In [6]:
from vespa.package import ApplicationPackage, Field, RankProfile
from vespa.deployment import VespaDocker
from langchain_community.embeddings import HuggingFaceEmbeddings

import numpy as np
import pandas as pd
import tempfile

from pprint import pprint

temp_dir = tempfile.mktemp("vespa")
print(f"{temp_dir = }")


temp_dir = '/tmp/tmphtxyo8dtvespa'


In [2]:
vespa_app_package = ApplicationPackage(name="crazyfrogger")

vespa_app_package.schema.add_fields(
    Field(
        name="track_id",
        type="string",
        indexing=["summary"]
    ),
    Field(
        name="track_name",
        type="string",
        indexing=["index", "summary"],
        index="enable-bm25",
    ),
    Field(
        name="lyrics",
        type="string",
        indexing=["index", "summary"],
        index="enable-bm25"
    ),
    Field(
        name="track_name_embedding",
        type="tensor<float>(x[384])",
        indexing=["attribute", "summary"],
        attribute=["distance-metric: angular"],
    ),
)

vespa_app_package.schema.add_rank_profile(
    RankProfile(
        name="track_name_semantic",
        inputs=[("query(query_embedding)", "tensor<float>(x[384])")],
        first_phase="closeness(field, track_name_embedding)",
    )
)

vespa_app_package.to_files(temp_dir)

vespa_resource_limit_config= """
        <tuning>
            <resource-limits>
                <disk>0.95</disk>
            </resource-limits>
        </tuning>
"""

with open(f"{temp_dir}/services.xml", 'r') as file:
    lines = file.readlines()
    lines.insert(15, vespa_resource_limit_config)

with open(f"{temp_dir}/services.xml", 'w') as file:
    file.writelines(lines)

vespa_docker = VespaDocker()
vespa_app = vespa_docker.deploy_from_disk(
    application_name="crazyfrogger",
    application_root=temp_dir
)


In [3]:
df = pd.read_csv("../data/spotify-songs.csv")
df.head()


Unnamed: 0,track_id,track_name,track_artist,lyrics,track_popularity,track_album_id,track_album_name,track_album_release_date,playlist_name,playlist_id,...,loudness,mode,speechiness,acousticness,instrumentalness,liveness,valence,tempo,duration_ms,language
0,0017A6SJgTbfQVU2EtsPNo,Pangarap,Barbie's Cradle,Minsan pa Nang ako'y napalingon Hindi ko alam ...,41,1srJQ0njEQgd8w4XSqI4JQ,Trip,2001-01-01,Pinoy Classic Rock,37i9dQZF1DWYDQ8wBxd7xt,...,-10.068,1,0.0236,0.279,0.0117,0.0887,0.566,97.091,235440,tl
1,004s3t0ONYlzxII9PLgU6z,I Feel Alive,Steady Rollin,"The trees, are singing in the wind The sky blu...",28,3z04Lb9Dsilqw68SHt6jLB,Love & Loss,2017-11-21,Hard Rock Workout,3YouF0u7waJnolytf9JCXf,...,-4.739,1,0.0442,0.0117,0.00994,0.347,0.404,135.225,373512,en
2,00chLpzhgVjxs1zKC9UScL,Poison,Bell Biv DeVoe,"NA Yeah, Spyderman and Freeze in full effect U...",0,6oZ6brjB8x3GoeSYdwJdPc,Gold,2005-01-01,"Back in the day - R&B, New Jack Swing, Swingbe...",3a9y4eeCJRmG9p4YKfqYIx,...,-7.504,0,0.216,0.00432,0.00723,0.489,0.65,111.904,262467,en
3,00cqd6ZsSkLZqGMlQCR0Zo,Baby It's Cold Outside (feat.
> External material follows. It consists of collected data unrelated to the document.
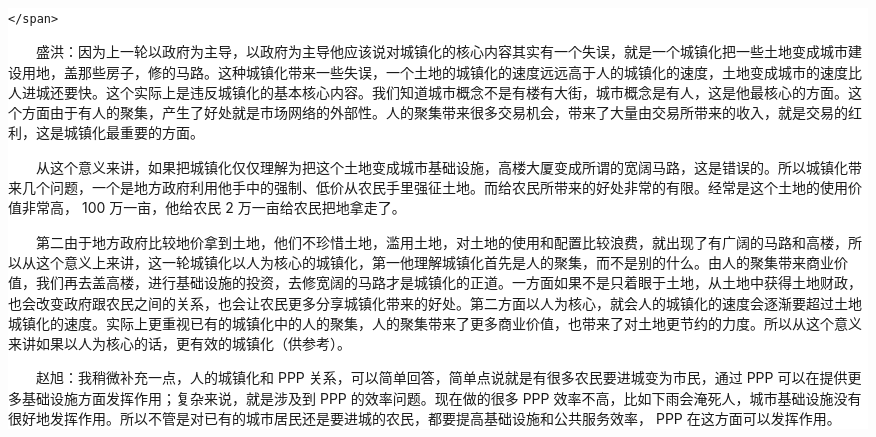     </span>
   </p>
   <p class="MsoNormal" style="text-indent:21.0pt;">
    盛洪：因为上一轮以政府为主导，以政府为主导他应该说对城镇化的核心内容其实有一个失误，就是一个城镇化把一些土地变成城市建设用地，盖那些房子，修的马路。这种城镇化带来一些失误，一个土地的城镇化的速度远远高于人的城镇化的速度，土地变成城市的速度比人进城还要快。这个实际上是违反城镇化的基本核心内容。我们知道城市概念不是有楼有大街，城市概念是有人，这是他最核心的方面。这个方面由于有人的聚集，产生了好处就是市场网络的外部性。人的聚集带来很多交易机会，带来了大量由交易所带来的收入，就是交易的红利，这是城镇化最重要的方面。
   </p>
   <p class="MsoNormal" style="text-indent:21.0pt;">
    <span>
    </span>
   </p>
   <p class="MsoNormal" style="text-indent:21.0pt;">
    从这个意义来讲，如果把城镇化仅仅理解为把这个土地变成城市基础设施，高楼大厦变成所谓的宽阔马路，这是错误的。所以城镇化带来几个问题，一个是地方政府利用他手中的强制、低价从农民手里强征土地。而给农民所带来的好处非常的有限。经常是这个土地的使用价值非常高，
    <span>
     100
    </span>
    万一亩，他给农民
    <span>
     2
    </span>
    万一亩给农民把地拿走了。
   </p>
   <p class="MsoNormal" style="text-indent:21.0pt;">
    <span>
    </span>
   </p>
   <p class="MsoNormal" style="text-indent:21.0pt;">
    第二由于地方政府比较地价拿到土地，他们不珍惜土地，滥用土地，对土地的使用和配置比较浪费，就出现了有广阔的马路和高楼，所以从这个意义上来讲，这一轮城镇化以人为核心的城镇化，第一他理解城镇化首先是人的聚集，而不是别的什么。由人的聚集带来商业价值，我们再去盖高楼，进行基础设施的投资，去修宽阔的马路才是城镇化的正道。一方面如果不是只着眼于土地，从土地中获得土地财政，也会改变政府跟农民之间的关系，也会让农民更多分享城镇化带来的好处。第二方面以人为核心，就会人的城镇化的速度会逐渐要超过土地城镇化的速度。实际上更重视已有的城镇化中的人的聚集，人的聚集带来了更多商业价值，也带来了对土地更节约的力度。所以从这个意义来讲如果以人为核心的话，更有效的城镇化（供参考）。
   </p>
   <p class="MsoNormal" style="text-indent:21.0pt;">
    <span>
    </span>
   </p>
   <p class="MsoNormal" style="text-indent:21.0pt;">
    赵旭：我稍微补充一点，人的城镇化和
    <span>
     PPP
    </span>
    关系，可以简单回答，简单点说就是有很多农民要进城变为市民，通过
    <span>
     PPP
    </span>
    可以在提供更多基础设施方面发挥作用；复杂来说，就是涉及到
    <span>
     PPP
    </span>
    的效率问题。现在做的很多
    <span>
     PPP
    </span>
    效率不高，比如下雨会淹死人，城市基础设施没有很好地发挥作用。所以不管是对已有的城市居民还是要进城的农民，都要提高基础设施和公共服务效率，
    <span>
     PPP
    </span>
    在这方面可以发挥作用。
   </p>
   <p class="MsoNormal" style="text-indent:21.0pt;">
    <span>
    </span>
   </p>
Christina Aguilera),CeeLo Green,I really can't stay Baby it's cold outside I'v...,41,3ssspRe42CXkhPxdc12xcp,CeeLo's Magic Moment,2012-10-29,Christmas Soul,6FZYc2BvF7tColxO8PBShV,...,-5.819,0,0.0341,0.689,0.0,0.0664,0.405,118.593,243067,en
4,00emjlCv9azBN0fzuuyLqy,Dumb Litty,KARD,Get up out of my business You don't keep me fr...,65,7h5X3xhh3peIK9Y0qI5hbK,KARD 2nd Digital Single ‘Dumb Litty’,2019-09-22,K-Party Dance Mix,37i9dQZF1DX4RDXswvP6Mj,...,-1.993,1,0.0409,0.037,0.0,0.138,0.24,130.018,193160,en


In [7]:
embeddings = HuggingFaceEmbeddings(
    model_name=f"sentence-transformers/all-MiniLM-L6-v2",
    model_kwargs={"device": "cuda"},
    encode_kwargs={"normalize_embeddings": True},
)


In [5]:
vespa_iter_data = [
    dict(
        id=row["track_id"],
        fields=dict(
            track_id=row["track_id"],
            track_name=row["track_name"],
            lyrics=row["lyrics"],
            track_name_embedding=embeddings.embed_query(row["track_name"])))
    # track_name_embedding
    # lyrics_embedding)
    for row in df.to_dict("records")[:50]]


In [13]:
from vespa.io import VespaResponse

def callback(response: VespaResponse, id: str):
    if not response.is_successful():
        print(f"Error when feeding document {id}: {response.get_json()}")

vespa_app.feed_iterable(
    iter=vespa_iter_data,
    callback=callback,
)



In [14]:
with vespa_app.syncio(connections=1) as session:
    query = "Fast"
    query_embedding = embeddings.embed_query(query)

    response = session.query(
        body={
            "yql": "select * from sources * where ({targetHits:10}nearestNeighbor(track_name_embedding, query_embedding))",
            "ranking.profile": "track_name_semantic",
            "input.query(query_embedding)": query_embedding,
        },
    )

assert response.is_successful()

# print(response.get_json())
print("Number of hist:", len(response.hits))

for hit in response.hits:
    print(hit["fields"]["track_name"])


Number of hist: 10
Hot
Laps
I Feel Alive
Try
Changes
Ooh
Poison
Phenomenal
Secrets
Been A While